WHAT THIS TASK INVOLVES: Reproduce the data exactly.

COLLECTED DATA:
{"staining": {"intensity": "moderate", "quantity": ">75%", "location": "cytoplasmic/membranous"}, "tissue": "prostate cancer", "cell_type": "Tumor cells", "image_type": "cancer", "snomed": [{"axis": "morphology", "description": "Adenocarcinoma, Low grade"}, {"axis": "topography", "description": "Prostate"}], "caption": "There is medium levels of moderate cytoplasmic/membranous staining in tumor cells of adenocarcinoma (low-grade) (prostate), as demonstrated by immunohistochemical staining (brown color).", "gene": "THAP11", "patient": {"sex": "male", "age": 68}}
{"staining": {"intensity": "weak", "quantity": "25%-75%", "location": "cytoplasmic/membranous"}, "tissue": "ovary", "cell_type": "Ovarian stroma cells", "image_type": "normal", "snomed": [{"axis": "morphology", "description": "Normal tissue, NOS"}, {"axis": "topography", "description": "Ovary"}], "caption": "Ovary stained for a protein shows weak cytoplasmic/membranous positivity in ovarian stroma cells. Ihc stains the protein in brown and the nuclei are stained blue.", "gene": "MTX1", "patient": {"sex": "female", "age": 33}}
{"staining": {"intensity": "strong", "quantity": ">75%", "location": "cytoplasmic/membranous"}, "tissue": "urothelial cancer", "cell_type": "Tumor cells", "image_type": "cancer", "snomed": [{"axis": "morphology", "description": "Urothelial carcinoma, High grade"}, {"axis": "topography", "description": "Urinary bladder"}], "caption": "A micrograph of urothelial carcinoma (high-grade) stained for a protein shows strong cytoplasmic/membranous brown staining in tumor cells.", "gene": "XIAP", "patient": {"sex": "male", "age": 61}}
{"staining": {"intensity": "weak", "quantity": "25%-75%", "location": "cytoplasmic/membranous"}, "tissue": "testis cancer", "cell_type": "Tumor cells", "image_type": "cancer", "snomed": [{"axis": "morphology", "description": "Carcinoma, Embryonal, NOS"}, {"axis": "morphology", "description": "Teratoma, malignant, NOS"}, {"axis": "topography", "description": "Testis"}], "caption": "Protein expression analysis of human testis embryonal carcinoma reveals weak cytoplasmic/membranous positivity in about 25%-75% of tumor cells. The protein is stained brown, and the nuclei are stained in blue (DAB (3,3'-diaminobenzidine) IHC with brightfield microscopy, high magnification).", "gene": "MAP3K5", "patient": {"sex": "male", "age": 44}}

WORKED SOLUTION:
{"staining": {"intensity": "moderate", "quantity": ">75%", "location": "cytoplasmic/membranous"}, "tissue": "prostate cancer", "cell_type": "Tumor cells", "image_type": "cancer", "snomed": [{"axis": "morphology", "description": "Adenocarcinoma, Low grade"}, {"axis": "topography", "description": "Prostate"}], "caption": "There is medium levels of moderate cytoplasmic/membranous staining in tumor cells of adenocarcinoma (low-grade) (prostate), as demonstrated by immunohistochemical staining (brown color).", "gene": "THAP11", "patient": {"sex": "male", "age": 68}}
{"staining": {"intensity": "weak", "quantity": "25%-75%", "location": "cytoplasmic/membranous"}, "tissue": "ovary", "cell_type": "Ovarian stroma cells", "image_type": "normal", "snomed": [{"axis": "morphology", "description": "Normal tissue, NOS"}, {"axis": "topography", "description": "Ovary"}], "caption": "Ovary stained for a protein shows weak cytoplasmic/membranous positivity in ovarian stroma cells. Ihc stains the protein in brown and the nuclei are stained blue.", "gene": "MTX1", "patient": {"sex": "female", "age": 33}}
{"staining": {"intensity": "strong", "quantity": ">75%", "location": "cytoplasmic/membranous"}, "tissue": "urothelial cancer", "cell_type": "Tumor cells", "image_type": "cancer", "snomed": [{"axis": "morphology", "description": "Urothelial carcinoma, High grade"}, {"axis": "topography", "description": "Urinary bladder"}], "caption": "A micrograph of urothelial carcinoma (high-grade) stained for a protein shows strong cytoplasmic/membranous brown staining in tumor cells.", "gene": "XIAP", "patient": {"sex": "male", "age": 61}}
{"staining": {"intensity": "weak", "quantity": "25%-75%", "location": "cytoplasmic/membranous"}, "tissue": "testis cancer", "cell_type": "Tumor cells", "image_type": "cancer", "snomed": [{"axis": "morphology", "description": "Carcinoma, Embryonal, NOS"}, {"axis": "morphology", "description": "Teratoma, malignant, NOS"}, {"axis": "topography", "description": "Testis"}], "caption": "Protein expression analysis of human testis embryonal carcinoma reveals weak cytoplasmic/membranous positivity in about 25%-75% of tumor cells. The protein is stained brown, and the nuclei are stained in blue (DAB (3,3'-diaminobenzidine) IHC with brightfield microscopy, high magnification).", "gene": "MAP3K5", "patient": {"sex": "male", "age": 44}}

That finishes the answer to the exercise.